Drew Medical's Michael Dinkel has been banned from doing business with Medicare for 8 years after his company, a diagnostic imaging services provider located in Orlando, FL, tried to defraud the U.S. of $1.6 million. Administrative Law Judge Steven Kessel found that over a more than two-year period, Dinkel caused the submission of nearly 9,500 false claims to the Medicare and Medicaid programs seeking reimbursement for services relating to a procedure known as venography.
"I'm the owner of Drew Medical. The buck stops with me," Dinkel acknowledged in testimony. And Kessel apparently agreed, saying Dinkel was personally responsible for ensuring that Drew Medical claimed reimbursement appropriately and that his failure to do so "constituted reckless indifference to the propriety of the claims he caused to be presented," according to a statement.

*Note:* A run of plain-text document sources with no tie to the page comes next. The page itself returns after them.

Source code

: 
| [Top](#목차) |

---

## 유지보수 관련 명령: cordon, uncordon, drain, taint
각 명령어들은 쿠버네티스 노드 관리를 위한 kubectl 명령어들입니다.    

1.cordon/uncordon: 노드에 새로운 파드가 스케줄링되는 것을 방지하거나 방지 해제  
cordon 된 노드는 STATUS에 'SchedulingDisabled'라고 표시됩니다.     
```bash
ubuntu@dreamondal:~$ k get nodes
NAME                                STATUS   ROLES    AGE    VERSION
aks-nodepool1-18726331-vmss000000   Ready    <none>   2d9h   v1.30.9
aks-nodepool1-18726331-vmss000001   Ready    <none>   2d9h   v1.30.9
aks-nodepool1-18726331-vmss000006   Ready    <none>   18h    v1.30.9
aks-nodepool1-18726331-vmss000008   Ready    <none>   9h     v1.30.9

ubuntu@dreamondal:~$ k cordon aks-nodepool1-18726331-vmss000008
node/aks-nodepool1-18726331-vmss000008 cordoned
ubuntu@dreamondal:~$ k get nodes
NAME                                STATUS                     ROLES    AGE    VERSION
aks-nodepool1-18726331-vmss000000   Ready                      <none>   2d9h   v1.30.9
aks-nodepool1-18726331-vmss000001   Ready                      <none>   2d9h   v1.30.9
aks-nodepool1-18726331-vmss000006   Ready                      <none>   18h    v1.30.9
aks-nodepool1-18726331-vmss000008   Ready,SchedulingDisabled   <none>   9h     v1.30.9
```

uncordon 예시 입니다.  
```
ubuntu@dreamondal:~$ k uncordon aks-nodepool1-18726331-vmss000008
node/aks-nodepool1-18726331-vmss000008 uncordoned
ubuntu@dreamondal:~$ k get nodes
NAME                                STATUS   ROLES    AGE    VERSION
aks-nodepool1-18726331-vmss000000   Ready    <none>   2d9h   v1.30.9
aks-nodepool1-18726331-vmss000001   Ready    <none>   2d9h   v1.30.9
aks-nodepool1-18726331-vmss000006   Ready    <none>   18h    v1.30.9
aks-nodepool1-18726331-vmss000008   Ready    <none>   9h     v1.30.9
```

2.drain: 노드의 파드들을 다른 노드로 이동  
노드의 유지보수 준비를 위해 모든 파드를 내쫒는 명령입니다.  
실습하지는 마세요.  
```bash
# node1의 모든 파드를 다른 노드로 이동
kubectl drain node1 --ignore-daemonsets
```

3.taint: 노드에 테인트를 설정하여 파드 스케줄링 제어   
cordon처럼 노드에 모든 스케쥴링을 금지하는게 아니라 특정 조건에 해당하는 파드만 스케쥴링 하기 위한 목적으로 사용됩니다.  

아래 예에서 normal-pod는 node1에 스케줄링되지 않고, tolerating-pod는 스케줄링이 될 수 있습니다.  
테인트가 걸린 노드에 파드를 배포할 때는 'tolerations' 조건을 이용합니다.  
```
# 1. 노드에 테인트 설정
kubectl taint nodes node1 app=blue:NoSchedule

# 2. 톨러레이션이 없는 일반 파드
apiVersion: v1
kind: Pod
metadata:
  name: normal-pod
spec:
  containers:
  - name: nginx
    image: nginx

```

The Justice Department previously entered into a civil False Claims Act settlement with Dinkel, Drew Medical and Central Florida Radiology for more than $1.1 million. Prior to the civil settlement, the Office of Inspector General notified Dinkel that it intended to exclude him. Kessel's ruling upholds that decision.
Exclusions are part of an expanded U.S. legal authority announced in October 2010 following fines on drugmakers for fraudulent marketing, as Bloomberg notes. These exclusions punish executives who knew or should have known about fraud at their firms.